On Oct 26, 2013, at 7:11 PM, Ken Hornstein <kenh(_at_)pobox(_dot_)com> wrote:
Beyond that, email messages are generally large (compared to calendar
entries, anyway) collections of text. Changes to messages mostly involve
small deltas to metadata.
Note that messages in IMAP are immutable; we don't have to worry about
changes to a message.
And thanks for quoting that previous text. I got a bit aggressive with the
delete key and lost the message I was going to reply to :-P
My comment about the incremental metadata changes being a small part of the
equation was something I did not explain clearly.
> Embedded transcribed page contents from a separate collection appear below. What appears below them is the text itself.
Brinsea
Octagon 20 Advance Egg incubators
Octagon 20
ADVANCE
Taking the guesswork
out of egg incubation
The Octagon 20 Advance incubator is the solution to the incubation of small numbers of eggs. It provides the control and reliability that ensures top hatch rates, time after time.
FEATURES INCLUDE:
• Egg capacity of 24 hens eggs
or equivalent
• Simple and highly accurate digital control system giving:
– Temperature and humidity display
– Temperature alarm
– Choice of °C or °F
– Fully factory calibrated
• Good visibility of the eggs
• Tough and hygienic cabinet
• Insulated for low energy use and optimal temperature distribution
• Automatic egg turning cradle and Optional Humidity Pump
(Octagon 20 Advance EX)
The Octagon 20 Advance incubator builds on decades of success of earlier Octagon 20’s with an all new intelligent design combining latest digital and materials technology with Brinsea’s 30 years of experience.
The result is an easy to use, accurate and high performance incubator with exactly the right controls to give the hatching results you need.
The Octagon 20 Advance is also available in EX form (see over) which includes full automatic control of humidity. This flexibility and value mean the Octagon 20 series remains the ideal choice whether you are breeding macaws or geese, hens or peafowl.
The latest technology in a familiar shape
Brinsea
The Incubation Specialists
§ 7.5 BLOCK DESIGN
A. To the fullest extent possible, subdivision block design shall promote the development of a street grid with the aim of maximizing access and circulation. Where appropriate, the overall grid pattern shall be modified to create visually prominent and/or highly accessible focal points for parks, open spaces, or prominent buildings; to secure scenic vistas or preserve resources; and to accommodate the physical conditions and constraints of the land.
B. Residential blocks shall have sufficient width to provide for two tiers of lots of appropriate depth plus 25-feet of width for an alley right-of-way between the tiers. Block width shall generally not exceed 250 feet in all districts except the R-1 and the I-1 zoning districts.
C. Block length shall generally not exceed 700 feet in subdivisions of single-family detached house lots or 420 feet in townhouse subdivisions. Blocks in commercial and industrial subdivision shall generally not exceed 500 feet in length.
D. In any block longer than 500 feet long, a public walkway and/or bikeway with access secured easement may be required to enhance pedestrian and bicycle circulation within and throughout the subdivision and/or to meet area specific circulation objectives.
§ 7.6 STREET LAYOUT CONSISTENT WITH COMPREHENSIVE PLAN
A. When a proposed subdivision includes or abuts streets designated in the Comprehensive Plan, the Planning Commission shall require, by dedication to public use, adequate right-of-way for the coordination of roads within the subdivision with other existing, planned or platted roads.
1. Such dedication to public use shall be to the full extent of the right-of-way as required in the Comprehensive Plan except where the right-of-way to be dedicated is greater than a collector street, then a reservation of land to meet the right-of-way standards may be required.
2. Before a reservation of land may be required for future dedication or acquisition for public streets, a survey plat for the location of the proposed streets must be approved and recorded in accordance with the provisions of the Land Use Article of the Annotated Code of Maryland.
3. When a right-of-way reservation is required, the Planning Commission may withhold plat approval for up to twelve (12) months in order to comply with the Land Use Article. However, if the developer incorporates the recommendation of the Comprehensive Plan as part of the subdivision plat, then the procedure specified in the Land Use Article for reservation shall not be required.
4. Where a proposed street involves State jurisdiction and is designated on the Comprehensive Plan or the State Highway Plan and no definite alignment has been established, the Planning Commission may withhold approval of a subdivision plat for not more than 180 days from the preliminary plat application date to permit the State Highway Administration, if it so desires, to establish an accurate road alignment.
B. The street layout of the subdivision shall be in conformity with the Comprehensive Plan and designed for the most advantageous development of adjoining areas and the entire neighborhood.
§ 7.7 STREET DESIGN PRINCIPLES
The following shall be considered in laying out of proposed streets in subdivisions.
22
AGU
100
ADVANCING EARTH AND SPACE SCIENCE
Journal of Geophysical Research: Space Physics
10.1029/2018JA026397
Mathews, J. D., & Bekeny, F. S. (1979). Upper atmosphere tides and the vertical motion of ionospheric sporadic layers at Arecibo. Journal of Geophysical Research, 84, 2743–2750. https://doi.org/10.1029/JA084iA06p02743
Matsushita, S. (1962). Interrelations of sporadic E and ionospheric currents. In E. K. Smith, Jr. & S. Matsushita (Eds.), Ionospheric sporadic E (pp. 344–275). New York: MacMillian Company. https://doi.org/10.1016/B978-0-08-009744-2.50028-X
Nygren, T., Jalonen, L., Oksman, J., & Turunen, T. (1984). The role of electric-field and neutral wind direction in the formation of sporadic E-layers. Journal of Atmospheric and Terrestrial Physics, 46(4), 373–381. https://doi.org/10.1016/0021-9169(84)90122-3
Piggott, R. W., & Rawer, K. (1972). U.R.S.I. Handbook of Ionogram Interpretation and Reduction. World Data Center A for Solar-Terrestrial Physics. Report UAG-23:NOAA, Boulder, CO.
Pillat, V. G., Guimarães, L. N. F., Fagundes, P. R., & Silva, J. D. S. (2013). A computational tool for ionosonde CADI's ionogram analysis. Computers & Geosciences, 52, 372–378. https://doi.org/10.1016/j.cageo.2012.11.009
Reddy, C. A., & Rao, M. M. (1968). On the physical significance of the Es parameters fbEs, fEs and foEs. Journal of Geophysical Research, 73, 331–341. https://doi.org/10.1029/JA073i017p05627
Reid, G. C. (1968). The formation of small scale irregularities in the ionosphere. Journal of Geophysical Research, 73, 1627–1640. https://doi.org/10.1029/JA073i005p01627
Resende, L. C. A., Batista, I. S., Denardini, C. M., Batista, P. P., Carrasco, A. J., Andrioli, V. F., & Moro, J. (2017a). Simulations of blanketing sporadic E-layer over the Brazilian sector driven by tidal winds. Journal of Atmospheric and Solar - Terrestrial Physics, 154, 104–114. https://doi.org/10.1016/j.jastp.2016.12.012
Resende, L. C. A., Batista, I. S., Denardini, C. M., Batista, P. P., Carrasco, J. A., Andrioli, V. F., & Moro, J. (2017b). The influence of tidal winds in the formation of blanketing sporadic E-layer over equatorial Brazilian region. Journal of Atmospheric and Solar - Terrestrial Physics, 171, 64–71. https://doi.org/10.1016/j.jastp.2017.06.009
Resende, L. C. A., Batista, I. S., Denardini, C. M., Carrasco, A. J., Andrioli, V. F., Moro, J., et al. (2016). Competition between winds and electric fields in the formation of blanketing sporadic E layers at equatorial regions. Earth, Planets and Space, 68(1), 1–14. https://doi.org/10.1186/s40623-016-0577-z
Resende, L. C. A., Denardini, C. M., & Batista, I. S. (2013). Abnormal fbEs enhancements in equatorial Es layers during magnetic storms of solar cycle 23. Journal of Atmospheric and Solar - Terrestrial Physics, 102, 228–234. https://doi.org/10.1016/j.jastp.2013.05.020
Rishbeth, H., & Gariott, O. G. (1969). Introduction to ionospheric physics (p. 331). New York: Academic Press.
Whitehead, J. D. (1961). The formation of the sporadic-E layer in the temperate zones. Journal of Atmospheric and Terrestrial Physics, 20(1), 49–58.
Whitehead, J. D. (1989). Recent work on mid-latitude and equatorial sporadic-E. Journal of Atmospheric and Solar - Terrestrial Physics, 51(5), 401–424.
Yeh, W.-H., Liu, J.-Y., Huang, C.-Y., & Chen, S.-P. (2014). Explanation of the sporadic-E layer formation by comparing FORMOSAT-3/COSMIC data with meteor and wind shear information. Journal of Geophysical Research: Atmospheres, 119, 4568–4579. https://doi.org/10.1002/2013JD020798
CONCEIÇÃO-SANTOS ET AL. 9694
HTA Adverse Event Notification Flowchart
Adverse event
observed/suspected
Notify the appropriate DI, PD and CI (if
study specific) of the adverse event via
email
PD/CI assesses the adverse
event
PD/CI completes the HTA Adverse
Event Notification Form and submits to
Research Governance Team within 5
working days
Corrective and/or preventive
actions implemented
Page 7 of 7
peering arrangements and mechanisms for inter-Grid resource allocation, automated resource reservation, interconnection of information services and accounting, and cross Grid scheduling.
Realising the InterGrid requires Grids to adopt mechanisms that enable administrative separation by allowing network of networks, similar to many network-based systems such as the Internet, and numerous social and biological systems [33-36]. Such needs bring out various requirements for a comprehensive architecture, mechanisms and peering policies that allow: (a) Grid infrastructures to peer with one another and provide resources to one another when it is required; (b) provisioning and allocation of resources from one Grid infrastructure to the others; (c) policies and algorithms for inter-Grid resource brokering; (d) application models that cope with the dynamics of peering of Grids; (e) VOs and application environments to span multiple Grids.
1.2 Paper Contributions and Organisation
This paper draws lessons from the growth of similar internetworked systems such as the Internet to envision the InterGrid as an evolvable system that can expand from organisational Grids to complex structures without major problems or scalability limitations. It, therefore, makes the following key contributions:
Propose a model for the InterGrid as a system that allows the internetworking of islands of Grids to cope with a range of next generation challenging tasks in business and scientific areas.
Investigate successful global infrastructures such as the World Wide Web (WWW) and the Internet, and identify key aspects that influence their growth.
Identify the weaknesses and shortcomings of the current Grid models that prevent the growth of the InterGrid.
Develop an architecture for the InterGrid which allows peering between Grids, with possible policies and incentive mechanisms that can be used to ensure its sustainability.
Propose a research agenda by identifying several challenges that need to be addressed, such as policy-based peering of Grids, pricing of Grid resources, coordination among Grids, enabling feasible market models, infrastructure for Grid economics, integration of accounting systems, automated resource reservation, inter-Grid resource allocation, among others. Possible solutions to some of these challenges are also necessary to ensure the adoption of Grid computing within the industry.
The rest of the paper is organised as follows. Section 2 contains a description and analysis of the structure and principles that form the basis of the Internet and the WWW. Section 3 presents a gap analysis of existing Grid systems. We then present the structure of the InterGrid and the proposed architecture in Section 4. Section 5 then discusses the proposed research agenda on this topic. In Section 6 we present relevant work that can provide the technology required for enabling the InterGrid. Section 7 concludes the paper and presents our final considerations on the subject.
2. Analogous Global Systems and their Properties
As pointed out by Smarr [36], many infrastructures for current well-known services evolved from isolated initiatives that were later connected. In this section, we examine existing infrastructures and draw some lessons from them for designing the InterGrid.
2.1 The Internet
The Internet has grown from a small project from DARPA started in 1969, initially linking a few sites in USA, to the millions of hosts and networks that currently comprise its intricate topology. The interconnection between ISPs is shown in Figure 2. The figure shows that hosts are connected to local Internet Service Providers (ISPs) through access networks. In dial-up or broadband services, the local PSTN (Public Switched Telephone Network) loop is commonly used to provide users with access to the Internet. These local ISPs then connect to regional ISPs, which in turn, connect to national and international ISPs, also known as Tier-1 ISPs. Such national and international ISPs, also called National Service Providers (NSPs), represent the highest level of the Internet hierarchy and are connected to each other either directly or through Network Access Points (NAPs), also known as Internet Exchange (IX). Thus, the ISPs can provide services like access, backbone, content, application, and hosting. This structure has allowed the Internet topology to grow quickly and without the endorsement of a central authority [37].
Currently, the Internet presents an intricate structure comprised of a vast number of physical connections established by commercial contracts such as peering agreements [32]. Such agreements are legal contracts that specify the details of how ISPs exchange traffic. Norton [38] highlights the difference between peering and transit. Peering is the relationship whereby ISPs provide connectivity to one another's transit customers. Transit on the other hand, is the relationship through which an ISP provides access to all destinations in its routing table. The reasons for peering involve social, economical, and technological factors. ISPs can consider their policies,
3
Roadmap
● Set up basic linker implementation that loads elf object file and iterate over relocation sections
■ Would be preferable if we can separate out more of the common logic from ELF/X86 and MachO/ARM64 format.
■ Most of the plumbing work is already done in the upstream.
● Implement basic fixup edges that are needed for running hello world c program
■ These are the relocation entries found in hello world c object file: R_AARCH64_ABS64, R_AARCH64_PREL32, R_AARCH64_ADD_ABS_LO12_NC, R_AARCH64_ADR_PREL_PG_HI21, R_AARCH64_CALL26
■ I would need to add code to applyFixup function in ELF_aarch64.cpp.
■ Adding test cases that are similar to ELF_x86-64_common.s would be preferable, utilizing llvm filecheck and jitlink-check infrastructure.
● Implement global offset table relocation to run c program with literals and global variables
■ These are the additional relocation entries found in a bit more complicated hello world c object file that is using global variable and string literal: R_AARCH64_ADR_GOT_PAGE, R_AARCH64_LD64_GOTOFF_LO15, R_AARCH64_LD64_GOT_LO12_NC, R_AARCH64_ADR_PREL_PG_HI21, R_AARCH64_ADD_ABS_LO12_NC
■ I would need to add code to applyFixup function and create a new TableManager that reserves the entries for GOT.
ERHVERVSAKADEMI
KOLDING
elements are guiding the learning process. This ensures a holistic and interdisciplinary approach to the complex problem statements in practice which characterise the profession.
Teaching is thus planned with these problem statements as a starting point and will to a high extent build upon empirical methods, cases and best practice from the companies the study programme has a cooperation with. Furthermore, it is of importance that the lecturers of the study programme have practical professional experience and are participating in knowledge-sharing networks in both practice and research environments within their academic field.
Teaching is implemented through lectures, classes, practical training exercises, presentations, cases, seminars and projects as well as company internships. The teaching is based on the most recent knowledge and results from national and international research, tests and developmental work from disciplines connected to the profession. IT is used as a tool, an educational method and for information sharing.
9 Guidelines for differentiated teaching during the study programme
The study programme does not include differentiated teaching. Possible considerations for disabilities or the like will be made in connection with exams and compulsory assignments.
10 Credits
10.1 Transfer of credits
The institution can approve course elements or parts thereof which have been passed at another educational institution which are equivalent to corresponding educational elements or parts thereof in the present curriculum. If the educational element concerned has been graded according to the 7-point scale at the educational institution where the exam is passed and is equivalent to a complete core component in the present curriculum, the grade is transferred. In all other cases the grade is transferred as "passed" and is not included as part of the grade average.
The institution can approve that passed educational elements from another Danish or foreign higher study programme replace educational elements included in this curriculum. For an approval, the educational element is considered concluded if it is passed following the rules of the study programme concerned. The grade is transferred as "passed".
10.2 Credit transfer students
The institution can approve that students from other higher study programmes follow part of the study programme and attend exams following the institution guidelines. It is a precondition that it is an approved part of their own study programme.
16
What I was getting at – and
should have spelled out to being with – is that the major operation in the
context of IMAP is the operation of moving a message from one folder to
another. This is a full-on COPY+DELETE operation; you are instantiating an
entirely new message, then destroying the original. Under the hood, this is
considerably more than just fiddling with the meta-data. There is no
equivalent to UNIX's link(2) that MH can use to shortcut the process. I.e.,
you cannot reuse things like inode numbers, stat(2) data, or most anything
else, other than the immutability property of the message itself.
And because IMAP messages are immutable, anno(1) fails miserably in the
presence of an IMAP message store. Yes, there are some IMAP extensions that
can help here, but any solution we implement would have to work with a server
that implements only the base 3501 specification.